Despite that, the most interesting element is that the Chinese authorities have managed their economy better than most have thought, and to use a headline from the New York Times, China’s economy ‘has failed to fail’ in the sense that it has not had an obvious cyclical recession in decades.

If there is a strategy behind this, it looks from afar, as the state pushing activity from one economic engine to another. The Chinese property market has steadily deflated over the past six years, and the financial consequences of this have in my view not fully registered with banks and households. At the same time, through a mixture of state guidance and ruthless industrial competition, China has shifted the locus of activity to manufacturing (and the last Plenum, policy making forum, has ordained deep tech as the spearhead of the Chinese economic effort).

One consequence has been the creation of over-capacity, but in goods of sufficient quality and low production cost, that they displace European markets. Last week, exports of Chinese cars to Europe have just topped a monthly tally of 1 million, while European manufacturers (even Porsche) are struggling in China. The result is a crisis of confidence in German manufacturing, and a policy debate on how to curb the flow of Chinese exports into Europe.

Listed records
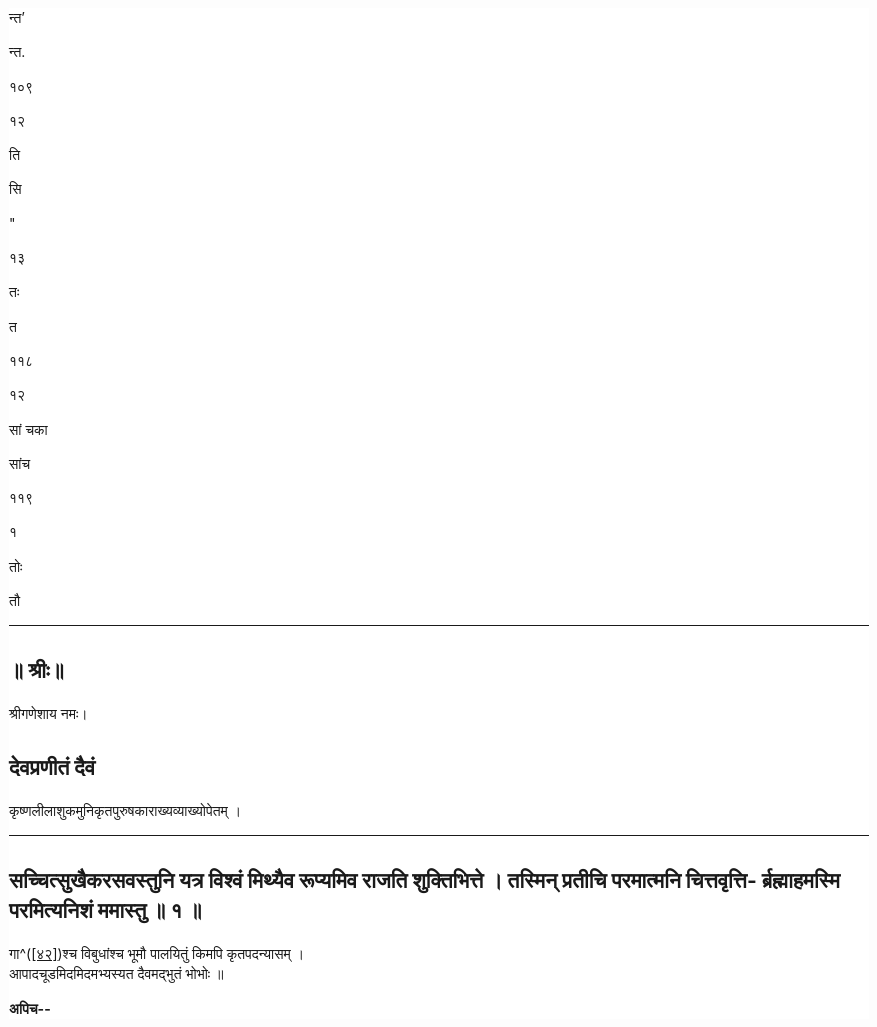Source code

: न्त’

न्त.

१०९

१२

ति

सि

"

१३

तः

त

११८

१२

सां चका

सांच

११९

१

तोः

तौ

------------------------------------------------------------------------

## 

## **॥ श्रीः॥**

श्रीगणेशाय नमः।

## देवप्रणीतं दैवं

कृष्णलीलाशुकमुनिकृतपुरुषकाराख्यव्याख्योपेतम् ।

------------------------------------------------------------------------

## सच्चित्सुखैकरसवस्तुनि यत्र विश्वं मिथ्यैव रूप्यमिव राजति शुक्तिभित्ते । तस्मिन् प्रतीचि परमात्मनि चित्तवृत्ति- र्ब्रह्माहमस्मि परमित्यनिशं ममास्तु ॥ १ ॥

गा^([\[४२\]](#cite_note-42))श्च विबुधांश्च भूमौ पालयितुं किमपि
कृतपदन्यासम् ।  
आपादचूडमिदमिदमभ्यस्यत दैवमद्भुतं भोभोः ॥

**अपिच--**

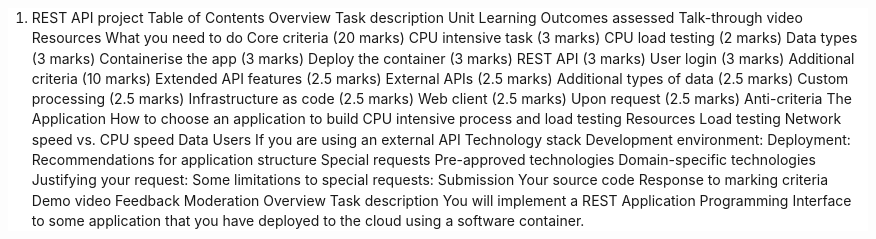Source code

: 1. REST API project
Table of Contents
Overview
Task description
Unit Learning Outcomes assessed
Talk-through video
Resources
What you need to do
Core criteria (20 marks)
CPU intensive task (3 marks)
CPU load testing (2 marks)
Data types (3 marks)
Containerise the app (3 marks)
Deploy the container (3 marks)
REST API (3 marks)
User login (3 marks)
Additional criteria (10 marks)
Extended API features (2.5 marks)
External APIs (2.5 marks)
Additional types of data (2.5 marks)
Custom processing (2.5 marks)
Infrastructure as code (2.5 marks)
Web client (2.5 marks)
Upon request (2.5 marks)
Anti-criteria
The Application
How to choose an application to build
CPU intensive process and load testing
Resources
Load testing
Network speed vs. CPU speed
Data
Users
If you are using an external API
Technology stack
Development environment:
Deployment:
Recommendations for application structure
Special requests
Pre-approved technologies
Domain-specific technologies
Justifying your request:
Some limitations to special requests:
Submission
Your source code
Response to marking criteria
Demo video
Feedback
Moderation
Overview
Task description
You will implement a REST Application Programming Interface to some application that you have deployed to the cloud using a software container.
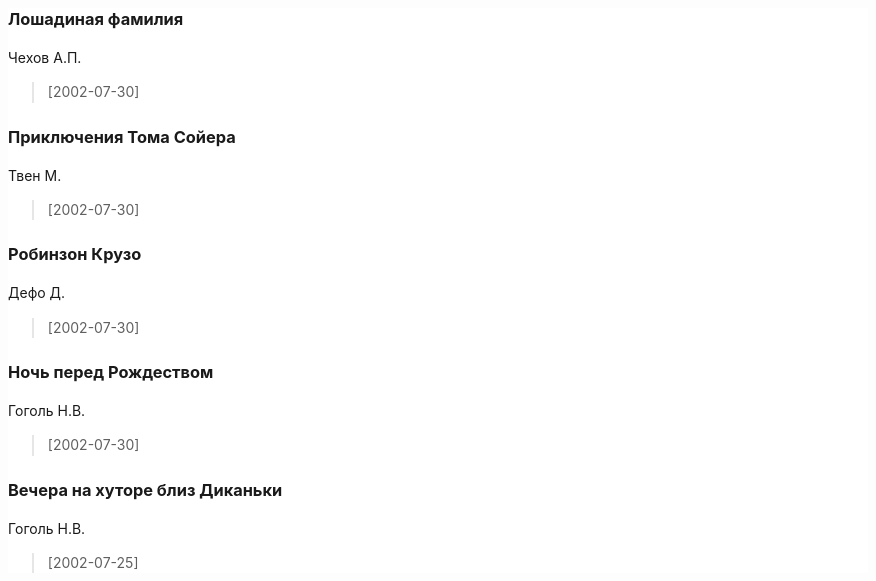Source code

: 
### Лошадиная фамилия
Чехов А.П.
> [2002-07-30] 


### Приключения Тома Сойера
Твен М.
> [2002-07-30] 


### Робинзон Крузо
Дефо Д.
> [2002-07-30] 


### Ночь перед Рождеством
Гоголь Н.В.
> [2002-07-30] 


### Вечера на хуторе близ Диканьки
Гоголь Н.В.
> [2002-07-25] 



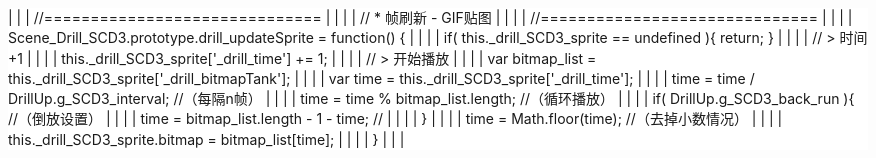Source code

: |                                                                       |
| //==============================                                      |
|                                                                       |
| // \* 帧刷新 - GIF贴图                                                |
|                                                                       |
| //==============================                                      |
|                                                                       |
| Scene_Drill_SCD3.prototype.drill_updateSprite = function() {          |
|                                                                       |
| if( this.\_drill_SCD3_sprite == undefined ){ return; }                |
|                                                                       |
| // \> 时间+1                                                          |
|                                                                       |
| this.\_drill_SCD3_sprite\[\'\_drill_time\'\] += 1;                    |
|                                                                       |
| // \> 开始播放                                                        |
|                                                                       |
| var bitmap_list = this.\_drill_SCD3_sprite\[\'\_drill_bitmapTank\'\]; |
|                                                                       |
| var time = this.\_drill_SCD3_sprite\[\'\_drill_time\'\];              |
|                                                                       |
| time = time / DrillUp.g_SCD3_interval; //（每隔n帧）                  |
|                                                                       |
| time = time % bitmap_list.length; //（循环播放）                      |
|                                                                       |
| if( DrillUp.g_SCD3_back_run ){ //（倒放设置）                         |
|                                                                       |
| time = bitmap_list.length - 1 - time; //                              |
|                                                                       |
| }                                                                     |
|                                                                       |
| time = Math.floor(time); //（去掉小数情况）                           |
|                                                                       |
| this.\_drill_SCD3_sprite.bitmap = bitmap_list\[time\];                |
|                                                                       |
| }                                                                     |
|                                                                       |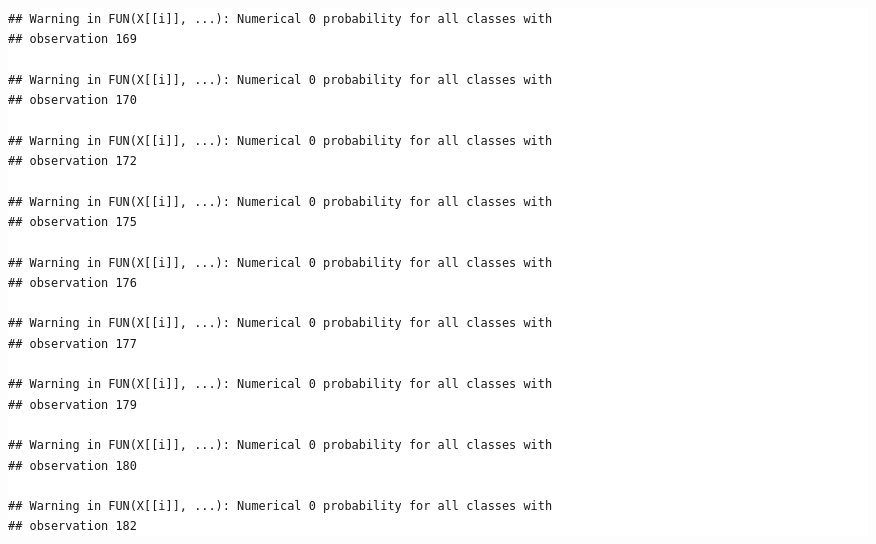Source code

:     ## Warning in FUN(X[[i]], ...): Numerical 0 probability for all classes with
    ## observation 169

    ## Warning in FUN(X[[i]], ...): Numerical 0 probability for all classes with
    ## observation 170

    ## Warning in FUN(X[[i]], ...): Numerical 0 probability for all classes with
    ## observation 172

    ## Warning in FUN(X[[i]], ...): Numerical 0 probability for all classes with
    ## observation 175

    ## Warning in FUN(X[[i]], ...): Numerical 0 probability for all classes with
    ## observation 176

    ## Warning in FUN(X[[i]], ...): Numerical 0 probability for all classes with
    ## observation 177

    ## Warning in FUN(X[[i]], ...): Numerical 0 probability for all classes with
    ## observation 179

    ## Warning in FUN(X[[i]], ...): Numerical 0 probability for all classes with
    ## observation 180

    ## Warning in FUN(X[[i]], ...): Numerical 0 probability for all classes with
    ## observation 182
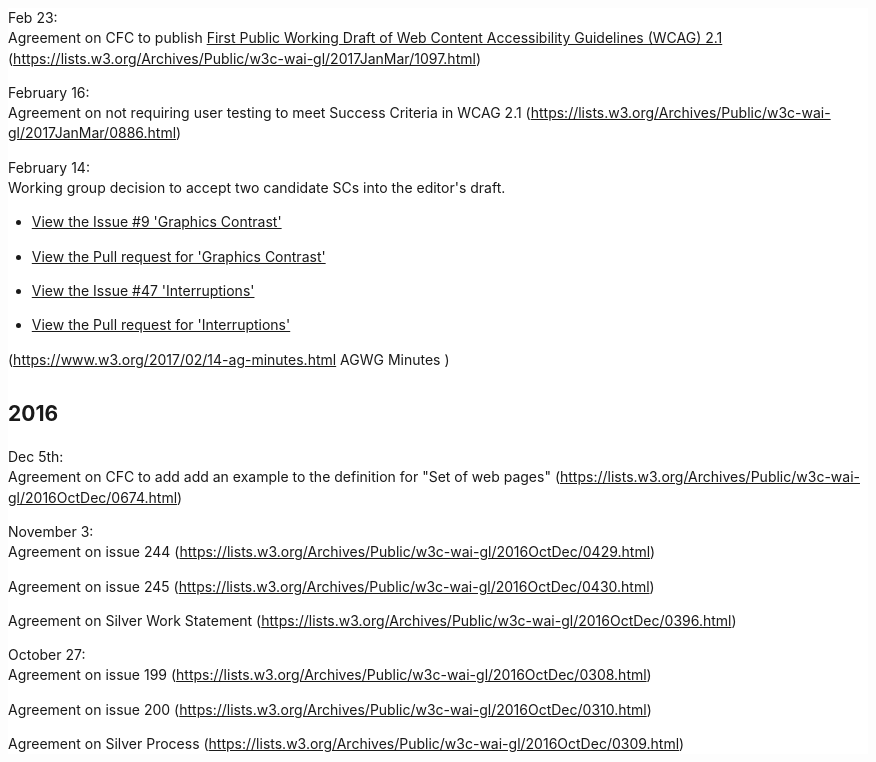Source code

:Feb 23:  
Agreement on CFC to publish <a href="https://rawgit.com/w3c/wcag21/FPWD_review/guidelines/index.html" class="external text">First Public Working Draft of Web Content Accessibility Guidelines (WCAG) 2.1</a> (<a href="https://lists.w3.org/Archives/Public/w3c-wai-gl/2017JanMar/1097.html" class="external free">https://lists.w3.org/Archives/Public/w3c-wai-gl/2017JanMar/1097.html</a>)

February 16:  
Agreement on not requiring user testing to meet Success Criteria in WCAG 2.1 (<a href="https://lists.w3.org/Archives/Public/w3c-wai-gl/2017JanMar/0886.html" class="external free">https://lists.w3.org/Archives/Public/w3c-wai-gl/2017JanMar/0886.html</a>)

February 14:  
Working group decision to accept two candidate SCs into the editor's draft.

-   <a href="https://github.com/w3c/wcag21/issues/9" class="external text">View the Issue #9 'Graphics Contrast'</a>
-   <a href="https://github.com/w3c/wcag21/pull/100" class="external text">View the Pull request for 'Graphics Contrast'</a>



-   <a href="https://github.com/w3c/wcag21/issues/47" class="external text">View the Issue #47 'Interruptions'</a>
-   <a href="https://github.com/w3c/wcag21/pull/98" class="external text">View the Pull request for 'Interruptions'</a>

(<a href="https://www.w3.org/2017/02/14-ag-minutes.html" class="external free">https://www.w3.org/2017/02/14-ag-minutes.html</a> AGWG Minutes )

<span id="2016" class="mw-headline">2016</span>
-----------------------------------------------

Dec 5th:  
Agreement on CFC to add add an example to the definition for "Set of web pages" (<a href="https://lists.w3.org/Archives/Public/w3c-wai-gl/2016OctDec/0674.html" class="external free">https://lists.w3.org/Archives/Public/w3c-wai-gl/2016OctDec/0674.html</a>)

November 3:  
Agreement on issue 244 (<a href="https://lists.w3.org/Archives/Public/w3c-wai-gl/2016OctDec/0429.html" class="external free">https://lists.w3.org/Archives/Public/w3c-wai-gl/2016OctDec/0429.html</a>)

Agreement on issue 245 (<a href="https://lists.w3.org/Archives/Public/w3c-wai-gl/2016OctDec/0430.html" class="external free">https://lists.w3.org/Archives/Public/w3c-wai-gl/2016OctDec/0430.html</a>)

Agreement on Silver Work Statement (<a href="https://lists.w3.org/Archives/Public/w3c-wai-gl/2016OctDec/0396.html" class="external free">https://lists.w3.org/Archives/Public/w3c-wai-gl/2016OctDec/0396.html</a>)

October 27:  
Agreement on issue 199 (<a href="https://lists.w3.org/Archives/Public/w3c-wai-gl/2016OctDec/0308.html" class="external free">https://lists.w3.org/Archives/Public/w3c-wai-gl/2016OctDec/0308.html</a>)

Agreement on issue 200 (<a href="https://lists.w3.org/Archives/Public/w3c-wai-gl/2016OctDec/0310.html" class="external free">https://lists.w3.org/Archives/Public/w3c-wai-gl/2016OctDec/0310.html</a>)

Agreement on Silver Process (<a href="https://lists.w3.org/Archives/Public/w3c-wai-gl/2016OctDec/0309.html" class="external free">https://lists.w3.org/Archives/Public/w3c-wai-gl/2016OctDec/0309.html</a>)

To-do item A
Summarize the commentary on China's economy in two sentences.
To-do item B
Carry on the commentary on China's economy, starting after its final sentence.

Result A
China's economy has been managed better than most have thought and has not had an obvious cyclical recession in decades, as the state appears to push activity from a steadily deflating property market toward manufacturing, with deep tech named as the spearhead. This shift has created over-capacity in low-cost goods of sufficient quality to displace European markets, causing a crisis of confidence in German manufacturing and a policy debate on how to curb Chinese exports into Europe.

Result B
In the past year, China has pursued an ‘involution’ policy, of reducing spare capacity across a range of industries, but this does not yet appear to have borne fruit and raises the risk that there is still a lot of operational leverage in the economy. Two other risks loom. One consequence of the funding of real estate and manufacturing through the banking sector is that in terms of assets, China’s banks are amongst the largest in the world, a systematic risk in the event of a downturn, and its public (including local and regional authority) debt, is dangerously high.

With trading partners, such as Germany, beginning to react to China’s export boom, the policy options for Beijing are increasingly limited as they try to maintain economic momentum. Another bad GDP print and investors will start to fear the worst.